Page-level text extractions:
* * * * * * * * *

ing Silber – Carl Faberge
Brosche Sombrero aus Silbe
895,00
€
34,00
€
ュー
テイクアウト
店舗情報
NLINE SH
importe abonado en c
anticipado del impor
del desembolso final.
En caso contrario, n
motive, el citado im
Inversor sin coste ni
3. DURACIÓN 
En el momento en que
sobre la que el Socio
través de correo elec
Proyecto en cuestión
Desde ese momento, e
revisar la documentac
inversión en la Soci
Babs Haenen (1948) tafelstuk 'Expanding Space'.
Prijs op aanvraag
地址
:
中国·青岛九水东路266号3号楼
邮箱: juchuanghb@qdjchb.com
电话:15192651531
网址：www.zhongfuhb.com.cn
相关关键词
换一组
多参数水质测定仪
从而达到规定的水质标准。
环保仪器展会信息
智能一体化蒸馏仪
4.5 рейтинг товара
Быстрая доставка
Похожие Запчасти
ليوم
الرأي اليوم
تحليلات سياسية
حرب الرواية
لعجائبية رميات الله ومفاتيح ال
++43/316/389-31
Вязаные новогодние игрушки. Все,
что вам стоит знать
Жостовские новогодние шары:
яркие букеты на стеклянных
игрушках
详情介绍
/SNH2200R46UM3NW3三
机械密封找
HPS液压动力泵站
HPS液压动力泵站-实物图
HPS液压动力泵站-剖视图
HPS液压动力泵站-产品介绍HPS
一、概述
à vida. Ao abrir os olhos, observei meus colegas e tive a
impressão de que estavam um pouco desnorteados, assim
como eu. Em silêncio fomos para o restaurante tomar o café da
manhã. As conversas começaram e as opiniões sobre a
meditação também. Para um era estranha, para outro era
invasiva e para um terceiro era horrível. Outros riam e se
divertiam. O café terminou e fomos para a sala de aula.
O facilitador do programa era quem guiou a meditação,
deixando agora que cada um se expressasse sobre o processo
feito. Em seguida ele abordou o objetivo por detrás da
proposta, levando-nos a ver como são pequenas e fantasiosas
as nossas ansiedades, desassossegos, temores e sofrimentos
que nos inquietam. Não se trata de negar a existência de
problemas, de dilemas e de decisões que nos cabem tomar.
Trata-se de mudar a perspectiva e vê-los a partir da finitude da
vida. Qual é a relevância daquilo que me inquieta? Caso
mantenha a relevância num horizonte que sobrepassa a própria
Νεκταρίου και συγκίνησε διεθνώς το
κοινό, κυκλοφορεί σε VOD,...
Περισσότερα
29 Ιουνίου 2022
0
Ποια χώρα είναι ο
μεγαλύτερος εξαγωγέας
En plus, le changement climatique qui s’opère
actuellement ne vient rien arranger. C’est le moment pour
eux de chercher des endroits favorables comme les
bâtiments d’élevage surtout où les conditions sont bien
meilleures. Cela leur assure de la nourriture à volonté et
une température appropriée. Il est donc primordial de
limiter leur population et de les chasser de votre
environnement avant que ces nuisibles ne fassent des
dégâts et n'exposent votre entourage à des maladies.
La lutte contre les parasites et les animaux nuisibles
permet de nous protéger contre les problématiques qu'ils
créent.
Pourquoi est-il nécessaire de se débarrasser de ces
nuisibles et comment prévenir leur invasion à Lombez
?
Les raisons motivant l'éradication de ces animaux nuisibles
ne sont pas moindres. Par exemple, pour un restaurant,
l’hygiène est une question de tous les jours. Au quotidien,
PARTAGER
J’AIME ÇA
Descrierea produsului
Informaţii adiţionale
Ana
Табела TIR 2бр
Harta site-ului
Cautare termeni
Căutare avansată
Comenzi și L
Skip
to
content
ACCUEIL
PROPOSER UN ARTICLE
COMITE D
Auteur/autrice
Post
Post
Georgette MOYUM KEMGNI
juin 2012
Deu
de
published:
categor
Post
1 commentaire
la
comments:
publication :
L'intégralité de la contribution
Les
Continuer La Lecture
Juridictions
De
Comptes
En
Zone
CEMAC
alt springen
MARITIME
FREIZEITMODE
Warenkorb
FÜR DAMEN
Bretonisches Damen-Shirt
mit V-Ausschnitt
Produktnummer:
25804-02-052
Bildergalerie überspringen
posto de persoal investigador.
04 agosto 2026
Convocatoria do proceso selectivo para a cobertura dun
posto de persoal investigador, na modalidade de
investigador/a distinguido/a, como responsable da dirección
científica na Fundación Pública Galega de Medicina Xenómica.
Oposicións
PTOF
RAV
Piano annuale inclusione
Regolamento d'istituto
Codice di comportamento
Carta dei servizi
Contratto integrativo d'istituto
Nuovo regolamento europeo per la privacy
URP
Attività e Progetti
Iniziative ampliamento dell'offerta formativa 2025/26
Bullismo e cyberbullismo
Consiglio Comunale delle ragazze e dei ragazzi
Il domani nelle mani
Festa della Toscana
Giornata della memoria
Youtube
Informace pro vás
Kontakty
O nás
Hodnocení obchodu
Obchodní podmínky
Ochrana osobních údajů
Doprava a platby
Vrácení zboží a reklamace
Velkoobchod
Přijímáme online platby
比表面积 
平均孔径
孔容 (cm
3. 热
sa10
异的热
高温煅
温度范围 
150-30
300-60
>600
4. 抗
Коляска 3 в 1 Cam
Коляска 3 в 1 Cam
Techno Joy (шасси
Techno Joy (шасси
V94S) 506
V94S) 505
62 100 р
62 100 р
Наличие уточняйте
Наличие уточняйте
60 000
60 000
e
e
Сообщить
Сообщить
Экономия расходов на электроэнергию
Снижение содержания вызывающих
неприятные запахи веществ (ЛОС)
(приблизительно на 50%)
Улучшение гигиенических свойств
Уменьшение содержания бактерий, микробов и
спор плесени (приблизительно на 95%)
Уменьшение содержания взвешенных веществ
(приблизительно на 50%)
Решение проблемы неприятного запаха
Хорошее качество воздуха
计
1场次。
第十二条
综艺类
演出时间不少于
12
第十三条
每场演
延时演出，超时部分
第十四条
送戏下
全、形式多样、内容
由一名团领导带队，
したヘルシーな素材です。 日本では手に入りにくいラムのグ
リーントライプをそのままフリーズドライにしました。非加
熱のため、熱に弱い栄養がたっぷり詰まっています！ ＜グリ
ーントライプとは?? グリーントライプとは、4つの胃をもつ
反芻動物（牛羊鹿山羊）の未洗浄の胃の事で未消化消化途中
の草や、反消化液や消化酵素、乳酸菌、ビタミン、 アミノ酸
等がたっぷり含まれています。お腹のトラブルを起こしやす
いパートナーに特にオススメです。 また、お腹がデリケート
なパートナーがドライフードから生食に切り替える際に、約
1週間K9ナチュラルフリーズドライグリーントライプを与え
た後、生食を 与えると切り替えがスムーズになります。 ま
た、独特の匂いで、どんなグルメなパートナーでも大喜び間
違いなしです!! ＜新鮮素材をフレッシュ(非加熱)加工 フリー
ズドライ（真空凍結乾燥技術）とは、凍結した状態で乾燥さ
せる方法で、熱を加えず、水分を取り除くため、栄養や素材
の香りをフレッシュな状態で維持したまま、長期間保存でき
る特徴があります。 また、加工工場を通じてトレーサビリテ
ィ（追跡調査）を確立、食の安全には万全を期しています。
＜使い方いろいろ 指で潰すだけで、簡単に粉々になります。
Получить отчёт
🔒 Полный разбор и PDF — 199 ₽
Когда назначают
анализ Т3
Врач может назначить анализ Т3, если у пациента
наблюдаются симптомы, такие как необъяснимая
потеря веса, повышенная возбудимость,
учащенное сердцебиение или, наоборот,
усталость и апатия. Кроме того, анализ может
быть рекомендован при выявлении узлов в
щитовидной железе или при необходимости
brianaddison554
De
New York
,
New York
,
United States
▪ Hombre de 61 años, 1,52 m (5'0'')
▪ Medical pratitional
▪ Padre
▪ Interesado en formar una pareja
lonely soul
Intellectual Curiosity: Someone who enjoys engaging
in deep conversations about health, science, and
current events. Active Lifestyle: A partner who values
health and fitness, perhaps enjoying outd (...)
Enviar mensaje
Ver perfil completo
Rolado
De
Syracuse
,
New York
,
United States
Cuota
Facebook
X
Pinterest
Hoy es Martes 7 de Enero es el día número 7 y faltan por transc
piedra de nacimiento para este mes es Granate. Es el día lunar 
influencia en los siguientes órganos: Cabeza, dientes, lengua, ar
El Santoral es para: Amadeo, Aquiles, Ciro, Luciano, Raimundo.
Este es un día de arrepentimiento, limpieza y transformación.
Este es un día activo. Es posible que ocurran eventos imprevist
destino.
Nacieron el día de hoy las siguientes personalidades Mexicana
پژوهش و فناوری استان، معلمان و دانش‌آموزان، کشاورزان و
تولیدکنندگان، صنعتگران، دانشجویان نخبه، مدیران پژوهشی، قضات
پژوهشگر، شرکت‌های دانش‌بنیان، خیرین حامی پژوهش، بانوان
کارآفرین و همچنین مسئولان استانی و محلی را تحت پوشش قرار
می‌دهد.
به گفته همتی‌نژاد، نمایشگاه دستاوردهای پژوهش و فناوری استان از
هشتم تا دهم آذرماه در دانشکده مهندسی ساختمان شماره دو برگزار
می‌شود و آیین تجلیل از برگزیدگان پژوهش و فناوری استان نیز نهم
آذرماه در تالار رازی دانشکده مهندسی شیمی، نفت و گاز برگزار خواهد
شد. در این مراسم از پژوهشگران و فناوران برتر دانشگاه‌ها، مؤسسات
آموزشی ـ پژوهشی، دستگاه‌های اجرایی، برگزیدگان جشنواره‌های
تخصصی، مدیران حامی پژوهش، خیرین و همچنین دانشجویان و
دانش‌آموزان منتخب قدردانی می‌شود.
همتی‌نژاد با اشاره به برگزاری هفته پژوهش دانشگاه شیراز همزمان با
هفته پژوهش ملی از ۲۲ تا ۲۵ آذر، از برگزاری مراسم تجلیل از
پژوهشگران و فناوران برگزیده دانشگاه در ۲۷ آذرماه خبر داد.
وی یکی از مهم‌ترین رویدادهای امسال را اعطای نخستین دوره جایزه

* * * * * * * * *

[Problem requirements]: Look above for the line with "3. DURACIÓN" and the line with "电话:15192651531"; transcribe both and all lines in between, exactly, and nothing else.

[Exercise output]:
3. DURACIÓN 
En el momento en que
sobre la que el Socio
través de correo elec
Proyecto en cuestión
Desde ese momento, e
revisar la documentac
inversión en la Soci
Babs Haenen (1948) tafelstuk 'Expanding Space'.
Prijs op aanvraag
地址
:
中国·青岛九水东路266号3号楼
邮箱: juchuanghb@qdjchb.com
电话:15192651531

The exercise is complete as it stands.